Duncan was on his way to Queens around 4 a.m. when a 2013 Honda Civic—driven by Efren Moreano of Yonkers—hit his vehicle. Duncan’s 2011 Honda Pilot flew over a railing and into a snow-bank where he was killed instantly.
Duncan, who was only 46, only had 10 months before he would retire from the force. He was pronounced dead on the scene, but his wife and daughter were unaware of the wreck—even when they passed it around 7 a.m.
Even then, they were unaware that it was his vehicle that had been hit. “It took us two hours to get to school in the city,” the widow recounted.
Rachelle Duncan arrived back at their Westchester home around 9:15 a.m. where she was met with police officers that would explain the fatal crash.
“There were a lot of cars lined up,” she said. “I thought they were — I don’t know what I thought. And then they came to my door.”
Rachelle and Paul Duncan met in high school and were married for 20 years. “Really, there was no man better than him,” Rechelle Duncan, 45, said of her husband while standing outside the couple’s Hartsdale home. “And I say that in all honesty. He was a good, good person.”
Yonkers was taken to Westchester Medical Center and placed in a medically induced coma. Investigators believe alcohol contributed to the crash. Marijuana was also found in Yonker’s Civic.
“I don’t even know how that’s possible,” said Rachelle Duncan.

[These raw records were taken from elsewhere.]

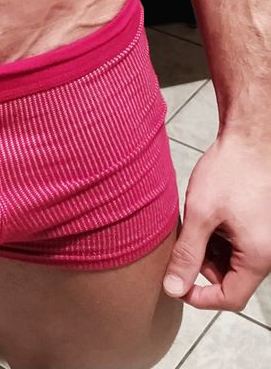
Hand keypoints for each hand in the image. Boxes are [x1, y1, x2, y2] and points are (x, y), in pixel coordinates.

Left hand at [163, 132, 270, 309]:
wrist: (248, 138)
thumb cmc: (230, 171)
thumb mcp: (201, 214)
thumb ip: (187, 254)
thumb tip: (173, 287)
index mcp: (258, 256)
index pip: (231, 298)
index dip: (200, 296)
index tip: (175, 282)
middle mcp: (265, 251)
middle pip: (229, 278)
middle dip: (201, 265)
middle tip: (181, 240)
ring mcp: (261, 237)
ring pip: (229, 260)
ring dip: (206, 248)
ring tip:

“There wasn’t much warning about what he was about to encounter,” a police source said. The wreck took place near a curve which limited Duncan’s view of oncoming traffic.
“He always said that he’s the first guy on his team to jump out of the car,” his wife said. “So I don’t know what they’re going to do. They need to find another first guy to jump out of the car.”
“He was dedicated, he was thoughtful, he was disciplined,” she added. “He thought he was funny. He was a sharp dresser (and) a really, really, really good dad.”